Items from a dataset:
--- START ---
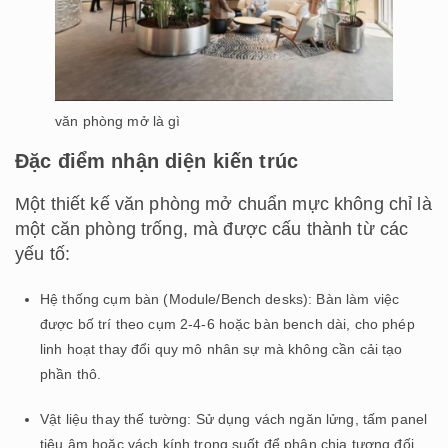
văn phòng mở là gì
Đặc điểm nhận diện kiến trúc
Một thiết kế văn phòng mở chuẩn mực không chỉ là
một căn phòng trống, mà được cấu thành từ các
yếu tố:
Hệ thống cụm bàn (Module/Bench desks): Bàn làm việc
được bố trí theo cụm 2-4-6 hoặc bàn bench dài, cho phép
linh hoạt thay đổi quy mô nhân sự mà không cần cải tạo
phần thô.
Vật liệu thay thế tường: Sử dụng vách ngăn lửng, tấm panel
tiêu âm hoặc vách kính trong suốt để phân chia tương đối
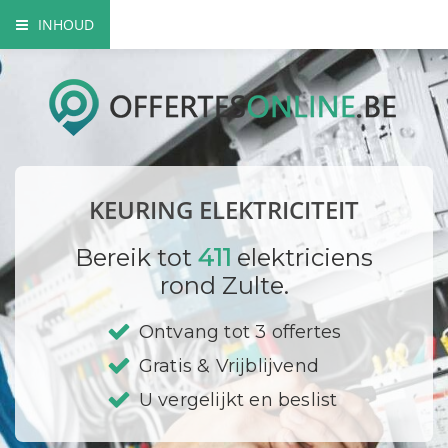
INHOUD
Wanneer is een keuring verplicht?
Wat wordt er gecontroleerd?
Wie voert de keuring uit?
KEURING ELEKTRICITEIT
Wat is een keuringsverslag?
Bereik tot
411
elektriciens
Afgekeurd, wat nu?
rond Zulte.
Bedrijf registreren
Ontvang tot 3 offertes
Gratis & Vrijblijvend
U vergelijkt en beslist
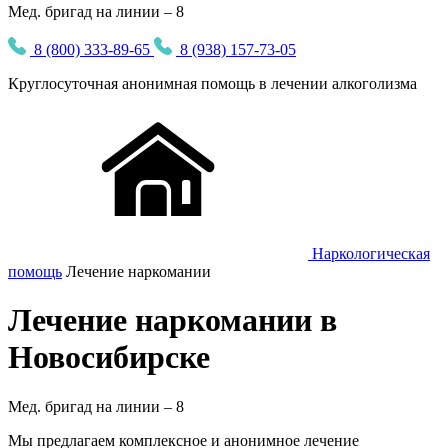
Мед. бригад на линии – 8
8 (800) 333-89-65
8 (938) 157-73-05
Круглосуточная
анонимная
помощь в лечении алкоголизма
Наркологическая
помощь
Лечение наркомании
Лечение наркомании в
Новосибирске
Мед. бригад на линии –
8
Мы предлагаем комплексное и анонимное лечение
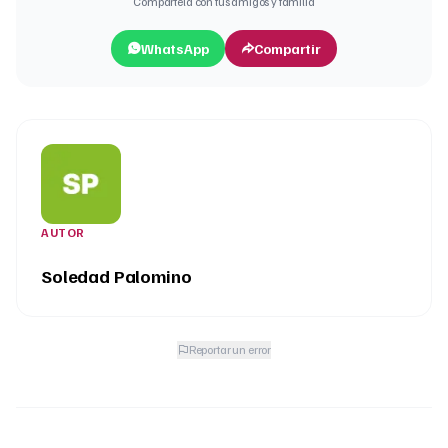
Compártela con tus amigos y familia
WhatsApp
Compartir
AUTOR
Soledad Palomino
Reportar un error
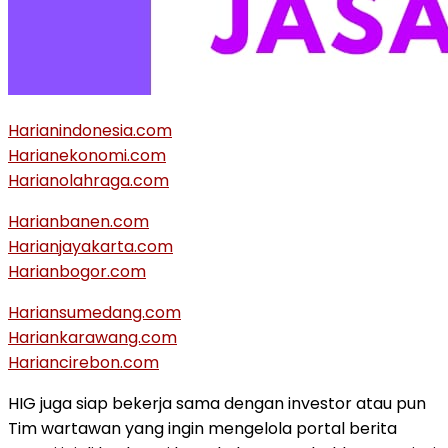
Harianindonesia.com
Harianekonomi.com
Harianolahraga.com
Harianbanen.com
Harianjayakarta.com
Harianbogor.com
Hariansumedang.com
Hariankarawang.com
Hariancirebon.com
HIG juga siap bekerja sama dengan investor atau pun
Tim wartawan yang ingin mengelola portal berita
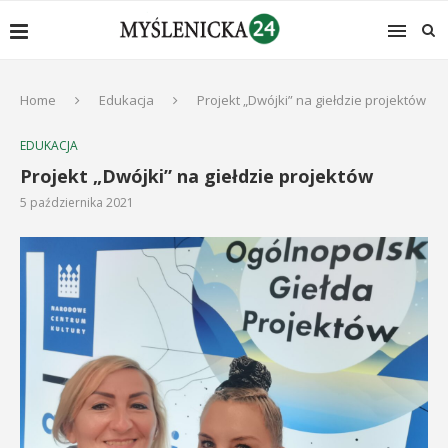
Home
Edukacja
Projekt „Dwójki” na giełdzie projektów
EDUKACJA
Projekt „Dwójki” na giełdzie projektów
5 października 2021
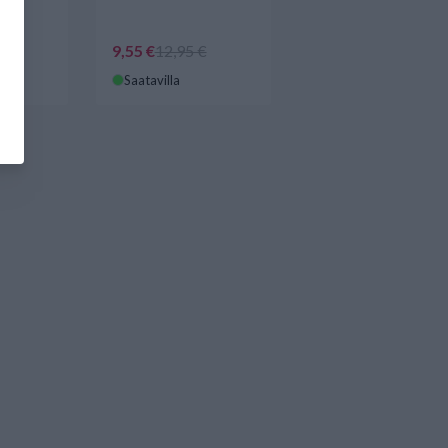
ALE!
9,55 €
12,95 €
Saatavilla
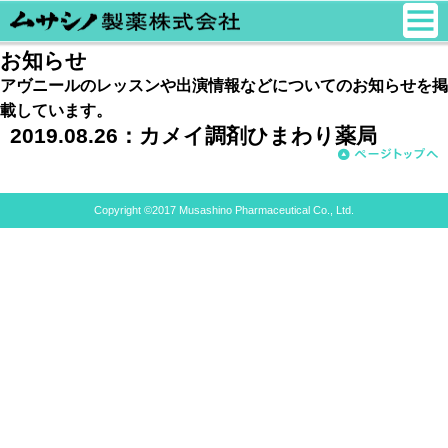
お知らせ
アヴニールのレッスンや出演情報などについてのお知らせを掲
載しています。
2019.08.26：
カメイ調剤ひまわり薬局
Copyright ©2017 Musashino Pharmaceutical Co., Ltd.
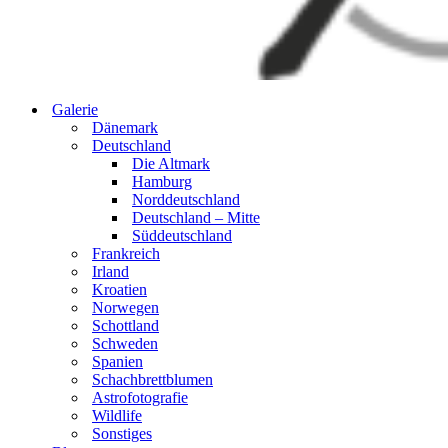
Galerie
Dänemark
Deutschland
Die Altmark
Hamburg
Norddeutschland
Deutschland – Mitte
Süddeutschland
Frankreich
Irland
Kroatien
Norwegen
Schottland
Schweden
Spanien
Schachbrettblumen
Astrofotografie
Wildlife
Sonstiges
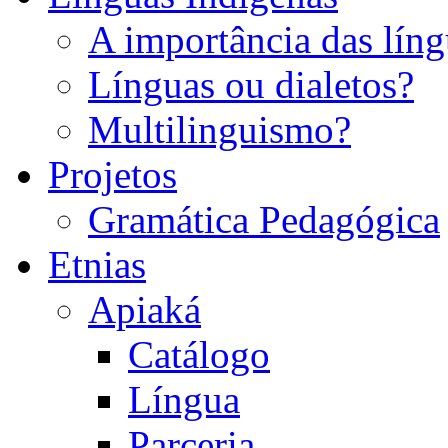
A importância das líng
Línguas ou dialetos?
Multilinguismo?
Projetos
Gramática Pedagógica
Etnias
Apiaká
Catálogo
Língua
Parceria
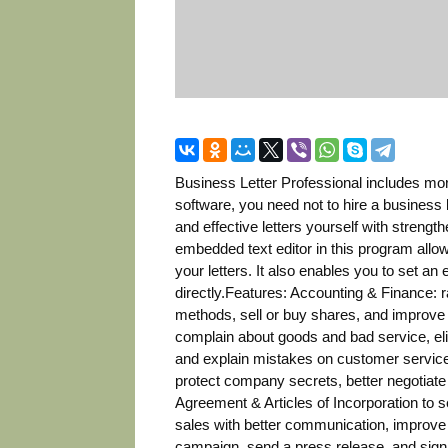
Business Letter Professional includes more
software, you need not to hire a business l
and effective letters yourself with streng
embedded text editor in this program allo
your letters. It also enables you to set an
directly.Features: Accounting & Finance: r
methods, sell or buy shares, and improve 
complain about goods and bad service, eli
and explain mistakes on customer service.
protect company secrets, better negotiate
Agreement & Articles of Incorporation to 
sales with better communication, improve 
campaign, send a press release, and sign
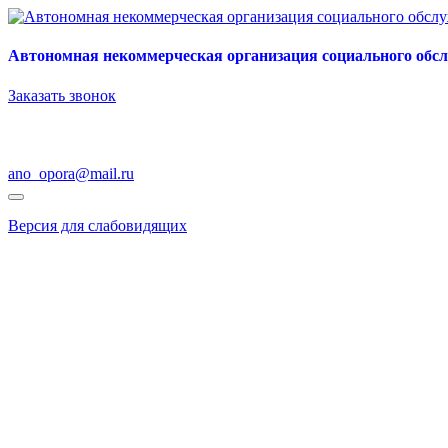
Автономная некоммерческая организация социального обс
Заказать звонок
ano_opora@mail.ru
Версия для слабовидящих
--- END ---
Description of the task: Put every line of text from all the records above into a Markdown table with the columns No. and Text, numbering the rows and skipping blank lines. Leave the pictures out of the answer.

Reply to the task:
| No. | Text |
|---|---|
| 1 | văn phòng mở là gì |
| 2 | Đặc điểm nhận diện kiến trúc |
| 3 | Một thiết kế văn phòng mở chuẩn mực không chỉ là |
| 4 | một căn phòng trống, mà được cấu thành từ các |
| 5 | yếu tố: |
| 6 | Hệ thống cụm bàn (Module/Bench desks): Bàn làm việc |
| 7 | được bố trí theo cụm 2-4-6 hoặc bàn bench dài, cho phép |
| 8 | linh hoạt thay đổi quy mô nhân sự mà không cần cải tạo |
| 9 | phần thô. |
| 10 | Vật liệu thay thế tường: Sử dụng vách ngăn lửng, tấm panel |
| 11 | tiêu âm hoặc vách kính trong suốt để phân chia tương đối |
| 12 | INHOUD |
| 13 | Wanneer is een keuring verplicht? |
| 14 | Wat wordt er gecontroleerd? |
| 15 | Wie voert de keuring uit? |
| 16 | KEURING ELEKTRICITEIT |
| 17 | Wat is een keuringsverslag? |
| 18 | Bereik tot |
| 19 | 411 |
| 20 | elektriciens |
| 21 | Afgekeurd, wat nu? |
| 22 | rond Zulte. |
| 23 | Bedrijf registreren |
| 24 | Ontvang tot 3 offertes |
| 25 | Gratis & Vrijblijvend |
| 26 | U vergelijkt en beslist |
| 27 | Мед. бригад на линии – 8 |
| 28 | 8 (800) 333-89-65 |
| 29 | 8 (938) 157-73-05 |
| 30 | Круглосуточная |
| 31 | анонимная |
| 32 | помощь в лечении алкоголизма |
| 33 | Наркологическая |
| 34 | помощь |
| 35 | Лечение наркомании |
| 36 | Лечение наркомании в |
| 37 | Новосибирске |
| 38 | Мед. бригад на линии – |
| 39 | 8 |
| 40 | Мы предлагаем комплексное и анонимное лечение |
| 41 | Compártela con tus amigos y familia |
| 42 | WhatsApp |
| 43 | Compartir |
| 44 | AUTOR |
| 45 | Soledad Palomino |
| 46 | Reportar un error |
| 47 | Harianindonesia.com |
| 48 | Harianekonomi.com |
| 49 | Harianolahraga.com |
| 50 | Harianbanen.com |
| 51 | Harianjayakarta.com |
| 52 | Harianbogor.com |
| 53 | Hariansumedang.com |
| 54 | Hariankarawang.com |
| 55 | Hariancirebon.com |
| 56 | HIG juga siap bekerja sama dengan investor atau pun |
| 57 | Tim wartawan yang ingin mengelola portal berita |
| 58 | Home |
| 59 | Edukacja |
| 60 | Projekt „Dwójki” na giełdzie projektów |
| 61 | EDUKACJA |
| 62 | Projekt „Dwójki” na giełdzie projektów |
| 63 | 5 października 2021 |
| 64 | ALE! |
| 65 | 9,55 € |
| 66 | 12,95 € |
| 67 | Saatavilla |
| 68 | お知らせ |
| 69 | アヴニールのレッスンや出演情報などについてのお知らせを掲 |
| 70 | 載しています。 |
| 71 | 2019.08.26： |
| 72 | カメイ調剤ひまわり薬局 |
| 73 | Copyright ©2017 Musashino Pharmaceutical Co., Ltd. |
| 74 | Galerie |
| 75 | Dänemark |
| 76 | Deutschland |
| 77 | Die Altmark |
| 78 | Hamburg |
| 79 | Norddeutschland |
| 80 | Deutschland – Mitte |
| 81 | Süddeutschland |
| 82 | Frankreich |
| 83 | Irland |
| 84 | Kroatien |
| 85 | Norwegen |
| 86 | Schottland |
| 87 | Schweden |
| 88 | Spanien |
| 89 | Schachbrettblumen |
| 90 | Astrofotografie |
| 91 | Wildlife |
| 92 | Sonstiges |
| 93 | A importância das líng |
| 94 | Línguas ou dialetos? |
| 95 | Multilinguismo? |
| 96 | Projetos |
| 97 | Gramática Pedagógica |
| 98 | Etnias |
| 99 | Apiaká |
| 100 | Catálogo |
| 101 | Língua |
| 102 | Parceria |
| 103 | Business Letter Professional includes more |
| 104 | software, you need not to hire a business l |
| 105 | and effective letters yourself with streng |
| 106 | embedded text editor in this program allo |
| 107 | your letters. It also enables you to set an |
| 108 | directly.Features: Accounting & Finance: r |
| 109 | methods, sell or buy shares, and improve  |
| 110 | complain about goods and bad service, eli |
| 111 | and explain mistakes on customer service. |
| 112 | protect company secrets, better negotiate |
| 113 | Agreement & Articles of Incorporation to  |
| 114 | sales with better communication, improve  |
| 115 | campaign, send a press release, and sign |
| 116 | Автономная некоммерческая организация социального обс |
| 117 | Заказать звонок |
| 118 | ano_opora@mail.ru |
| 119 | Версия для слабовидящих |